Zur Klärung der Beziehungen zwischen Evolutionstheorie und Ethik bedarf es der Begründung einer evolutionären Ethik.
Bislang sind Naturwissenschaften und Ethik durch die These geschieden, dass Tatsachenfeststellungen der Naturwissenschaften keinerlei logische Rückschlüsse auf moralische Imperative ermöglichen. Die faktische Natur der Evolution zwingt uns nicht dazu, diese auch moralisch zu befürworten. Umgekehrt können ethische Wunschvorstellungen nicht die Feststellung von Tatsachen beeinflussen. Trotz Anerkennung dieser Grenzziehung sind aber z.B. angeborene und tradierte Verhaltenstendenzen der Menschen zwar als Fakten zu respektieren, unterliegen aber dennoch einer moralischen Bewertung, die eine regulierende Wirkung haben soll und hat. Dieser Konflikt ist durch logische Sein-Sollen-Brückenprinzipien zu schließen. Als solche Brückenprinzipien formuliert Schurz
· Die evolutionäre Grundnorm: Die Fortdauer der Evolution des Lebens und insbesondere der höheren Lebensformen auf der Erde für eine möglichst lange Zeit stellt einen obersten Wert dar.
· Das Sollen-Können-Prinzip: Was geboten ist, muss auch faktisch realisierbar sein
· Das Zweck-Mittel-Prinzip: Ist A geboten (qua Fundamentalnorm) und B ein faktisch notwendiges Mittel für die Realisierung von A, dann ist auch B geboten (qua abgeleitete Norm)
· Ethische Regelsysteme haben unter anderem der Förderung sozialer Kooperation zu dienen.
Damit wird die Bedeutung der Wirkung von Kooperation für die Evolution hervorgehoben, unabhängig davon, ob sie auf echtem Altruismus oder wechselseitig befördertem Egoismus beruht, die sich gegenseitig bedingen und für evolutionäre Dynamik und Gruppenbildung sorgen.
☆ ☆ ☆ ☆ ☆
* Gestellte Aufgabe *
Schreibst du den obigen Auszug zur evolutionären Ethik vollständig und Wort für Wort ab?

* Bereitgestelltes Material *
☆ ☆ ☆ ☆ ☆
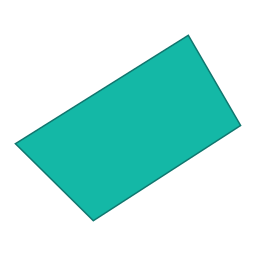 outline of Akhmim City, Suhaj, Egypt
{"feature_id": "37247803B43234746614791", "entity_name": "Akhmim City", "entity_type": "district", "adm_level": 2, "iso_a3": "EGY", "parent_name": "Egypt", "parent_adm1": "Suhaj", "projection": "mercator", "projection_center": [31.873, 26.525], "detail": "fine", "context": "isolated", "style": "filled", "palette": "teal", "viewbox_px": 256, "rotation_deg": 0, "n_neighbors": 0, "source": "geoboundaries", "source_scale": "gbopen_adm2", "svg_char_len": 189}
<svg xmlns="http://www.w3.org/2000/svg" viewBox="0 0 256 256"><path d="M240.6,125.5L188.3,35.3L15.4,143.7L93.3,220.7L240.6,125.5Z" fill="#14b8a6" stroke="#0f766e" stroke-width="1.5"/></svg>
☆ ☆ ☆ ☆ ☆
* Antwort zur Aufgabe *
Zur Klärung der Beziehungen zwischen Evolutionstheorie und Ethik bedarf es der Begründung einer evolutionären Ethik.
Bislang sind Naturwissenschaften und Ethik durch die These geschieden, dass Tatsachenfeststellungen der Naturwissenschaften keinerlei logische Rückschlüsse auf moralische Imperative ermöglichen. Die faktische Natur der Evolution zwingt uns nicht dazu, diese auch moralisch zu befürworten. Umgekehrt können ethische Wunschvorstellungen nicht die Feststellung von Tatsachen beeinflussen. Trotz Anerkennung dieser Grenzziehung sind aber z.B. angeborene und tradierte Verhaltenstendenzen der Menschen zwar als Fakten zu respektieren, unterliegen aber dennoch einer moralischen Bewertung, die eine regulierende Wirkung haben soll und hat. Dieser Konflikt ist durch logische Sein-Sollen-Brückenprinzipien zu schließen. Als solche Brückenprinzipien formuliert Schurz
· Die evolutionäre Grundnorm: Die Fortdauer der Evolution des Lebens und insbesondere der höheren Lebensformen auf der Erde für eine möglichst lange Zeit stellt einen obersten Wert dar.
· Das Sollen-Können-Prinzip: Was geboten ist, muss auch faktisch realisierbar sein
· Das Zweck-Mittel-Prinzip: Ist A geboten (qua Fundamentalnorm) und B ein faktisch notwendiges Mittel für die Realisierung von A, dann ist auch B geboten (qua abgeleitete Norm)
· Ethische Regelsysteme haben unter anderem der Förderung sozialer Kooperation zu dienen.
Damit wird die Bedeutung der Wirkung von Kooperation für die Evolution hervorgehoben, unabhängig davon, ob sie auf echtem Altruismus oder wechselseitig befördertem Egoismus beruht, die sich gegenseitig bedingen und für evolutionäre Dynamik und Gruppenbildung sorgen.